Un premier versement en septembre au plus tard
La France devra désormais attendre l'évaluation formelle de la Commission européenne de son PNRR puis son adoption par les Ministres des Finances de l'UE au sein de l'Ecofin, potentiellement d'ici la fin du mois de juillet. "Les premiers versements auront lieu au plus tard en septembre. Mais si cela pouvait avoir lieu avant, cela serait mieux pour tout le monde", a déclaré Bruno Le Maire. Dès que toutes les étapes formelles auront été franchies, la France devrait donc recevoir un préfinancement de 13% du plan, ce qui représente une enveloppe de 5,1 milliards d'euros. Une première demande de décaissement devrait ensuite être déposée par la France d'ici fin 2021.
Sachant que le plan France Relance a déjà permis 30 milliards pour soutenir l'investissement des entreprises et des ménages. "Je voudrais également rappeler un fait : le plan de relance national fonctionne bien.

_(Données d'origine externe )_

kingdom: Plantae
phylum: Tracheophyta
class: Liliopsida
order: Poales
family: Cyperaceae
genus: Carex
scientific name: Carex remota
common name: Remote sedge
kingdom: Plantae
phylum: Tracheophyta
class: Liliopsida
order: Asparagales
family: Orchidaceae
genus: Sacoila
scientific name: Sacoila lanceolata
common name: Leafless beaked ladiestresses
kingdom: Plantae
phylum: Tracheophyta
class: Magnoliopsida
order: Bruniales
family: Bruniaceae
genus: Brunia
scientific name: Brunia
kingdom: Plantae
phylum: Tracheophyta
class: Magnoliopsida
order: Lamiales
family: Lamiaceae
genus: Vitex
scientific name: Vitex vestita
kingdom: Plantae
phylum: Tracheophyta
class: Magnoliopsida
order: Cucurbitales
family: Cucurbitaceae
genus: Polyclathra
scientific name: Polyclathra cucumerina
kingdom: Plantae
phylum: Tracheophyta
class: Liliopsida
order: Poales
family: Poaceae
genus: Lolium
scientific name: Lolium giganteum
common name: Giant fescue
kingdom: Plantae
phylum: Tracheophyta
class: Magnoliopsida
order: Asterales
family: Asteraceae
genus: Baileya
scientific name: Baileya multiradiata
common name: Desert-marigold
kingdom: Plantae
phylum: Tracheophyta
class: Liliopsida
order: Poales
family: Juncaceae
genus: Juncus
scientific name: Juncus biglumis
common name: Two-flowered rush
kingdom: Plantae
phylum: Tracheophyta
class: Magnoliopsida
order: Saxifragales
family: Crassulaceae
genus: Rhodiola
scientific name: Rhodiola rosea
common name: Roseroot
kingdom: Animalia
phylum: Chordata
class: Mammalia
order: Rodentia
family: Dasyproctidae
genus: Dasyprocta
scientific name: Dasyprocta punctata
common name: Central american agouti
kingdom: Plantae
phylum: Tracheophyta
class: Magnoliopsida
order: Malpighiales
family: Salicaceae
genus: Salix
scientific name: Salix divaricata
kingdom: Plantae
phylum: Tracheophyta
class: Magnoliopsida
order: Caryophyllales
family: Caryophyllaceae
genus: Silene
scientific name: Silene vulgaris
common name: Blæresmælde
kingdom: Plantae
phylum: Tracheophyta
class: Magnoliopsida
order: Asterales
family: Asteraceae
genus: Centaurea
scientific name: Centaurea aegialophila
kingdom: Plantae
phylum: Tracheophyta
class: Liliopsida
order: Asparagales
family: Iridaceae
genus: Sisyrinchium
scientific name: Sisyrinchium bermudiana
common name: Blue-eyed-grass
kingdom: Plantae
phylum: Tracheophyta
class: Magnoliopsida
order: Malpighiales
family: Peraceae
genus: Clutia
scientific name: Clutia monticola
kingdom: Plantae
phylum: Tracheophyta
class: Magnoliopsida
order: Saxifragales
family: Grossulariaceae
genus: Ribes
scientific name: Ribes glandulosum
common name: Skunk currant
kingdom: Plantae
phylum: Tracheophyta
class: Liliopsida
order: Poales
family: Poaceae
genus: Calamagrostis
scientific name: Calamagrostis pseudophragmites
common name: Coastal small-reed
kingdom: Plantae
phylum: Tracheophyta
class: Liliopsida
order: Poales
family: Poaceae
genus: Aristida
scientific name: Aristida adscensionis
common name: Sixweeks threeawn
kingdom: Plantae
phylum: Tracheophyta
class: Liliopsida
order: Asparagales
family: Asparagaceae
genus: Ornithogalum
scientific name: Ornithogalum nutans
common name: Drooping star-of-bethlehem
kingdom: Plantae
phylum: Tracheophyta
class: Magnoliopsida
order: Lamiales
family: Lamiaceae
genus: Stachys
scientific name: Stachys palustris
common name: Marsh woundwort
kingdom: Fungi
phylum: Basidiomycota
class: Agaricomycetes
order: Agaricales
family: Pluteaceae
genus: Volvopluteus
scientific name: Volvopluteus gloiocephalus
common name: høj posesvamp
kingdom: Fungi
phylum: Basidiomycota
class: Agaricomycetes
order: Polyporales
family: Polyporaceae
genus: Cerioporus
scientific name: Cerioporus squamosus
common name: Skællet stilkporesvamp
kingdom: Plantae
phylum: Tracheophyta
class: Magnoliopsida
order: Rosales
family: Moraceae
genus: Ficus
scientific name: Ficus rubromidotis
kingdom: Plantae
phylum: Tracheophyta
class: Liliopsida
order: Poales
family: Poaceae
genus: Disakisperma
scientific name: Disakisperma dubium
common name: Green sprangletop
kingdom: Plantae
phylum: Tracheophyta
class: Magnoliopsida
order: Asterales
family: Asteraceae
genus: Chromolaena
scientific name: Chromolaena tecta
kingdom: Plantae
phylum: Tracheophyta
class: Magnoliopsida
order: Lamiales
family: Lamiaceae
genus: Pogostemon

Nous avons déjà engagé 30 milliards d’euros, soit 1/3 du plan de relance, en particulier sur : MaPrimeRenov’ ; la digitalisation des PME industrielles ; la relocalisation industrielle qui est un immense succès et qui paraissait hors de portée et sur le soutien aux jeunes : plus d’un demi-million de jeunes en apprentissage pour la première fois de notre histoire", a rappelé Bruno Le Maire.
Ne reste donc plus qu'à attendre que les derniers États valident la décision pour ressources propres qui permettra à l'UE d'emprunter de l'argent sur les marchés. Et à la Commission européenne de passer en revue les 27 PNRR. "Soyons clairs : nous avons été très efficaces l'année dernière lors de l'adoption du plan de relance européen et sur la décision sur l'émission de la dette commune. Depuis lors, nous avons perdu trop de temps. La Chine a repris sa croissance. Les États-Unis sont en plein essor. L'UE doit rester dans la course", a terminé le ministre.